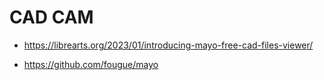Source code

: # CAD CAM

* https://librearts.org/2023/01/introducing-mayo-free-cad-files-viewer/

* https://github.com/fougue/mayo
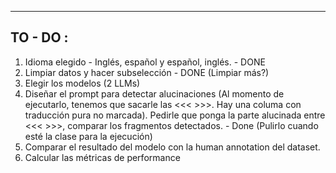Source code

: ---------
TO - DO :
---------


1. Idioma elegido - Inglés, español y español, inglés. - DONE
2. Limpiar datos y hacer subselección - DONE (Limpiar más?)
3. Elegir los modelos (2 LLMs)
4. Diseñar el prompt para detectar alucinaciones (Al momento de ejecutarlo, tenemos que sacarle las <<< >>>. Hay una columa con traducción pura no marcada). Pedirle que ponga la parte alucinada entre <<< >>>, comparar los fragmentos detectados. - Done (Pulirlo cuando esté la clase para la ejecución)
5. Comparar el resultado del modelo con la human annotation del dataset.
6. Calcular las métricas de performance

____

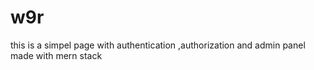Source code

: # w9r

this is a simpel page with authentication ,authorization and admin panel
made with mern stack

____

● **Qué se pide**: Selecciona cada línea de los registros que contenga la cadena "https" y cópiala, teniendo en cuenta las mayúsculas y minúsculas.

● **Sección de respuesta**:
* https://librearts.org/2023/01/introducing-mayo-free-cad-files-viewer/
* https://github.com/fougue/mayo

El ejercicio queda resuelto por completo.